Palantir, Profit, and a Gut Check
Over ten years ago, I overheard a hallway conversation about a company called Palantir. At the time, it wasn’t widely known—just something the sharpest grads from Stanford and MIT were apparently choosing over Google or Facebook.
I looked them up.
They described themselves as a company defending Western values with what felt like common sense tech and analysts. Those ideas hit something in me. I’m not talking about slogans or flag-waving. I mean the kind of basic dignity that says a gay man shouldn’t be thrown off a rooftop because of who he is. In case you forgot, ISIS was doing that shit then. That kind of moral line.
So I bought a few shares. Not a big position, just enough to track. I figured if the mission was real—if they were building tools to help keep people safe while upholding democratic values—it was worth watching.
Recently, I sold some of those shares. The investment worked out fabulously.
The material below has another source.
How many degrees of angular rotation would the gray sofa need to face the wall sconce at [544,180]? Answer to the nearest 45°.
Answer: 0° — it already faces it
I still hold a few shares because I think they might metastasize/grow like NVDA.
But does it hold up morally?
If I apply the Harris common sense test—the one that asks whether something is honest, fair, non-extractive, and respects human dignity—it mostly checks out:
I made a values-informed decision.
I didn’t pump, dump, or exploit.
I stayed curious and skeptical along the way.
But here’s where it gets murky.
Palantir has government contracts that make a lot of people uneasy—ICE, law enforcement, border control, international surveillance. Drones killing people, kill rates are the new KPI etc. Are they still defending democratic values? Or just giving powerful tools to the highest bidder?
That’s not a rhetorical question. It’s a real one. Because investing isn’t just about upside. It’s about what you enable. And who ends up carrying the cost.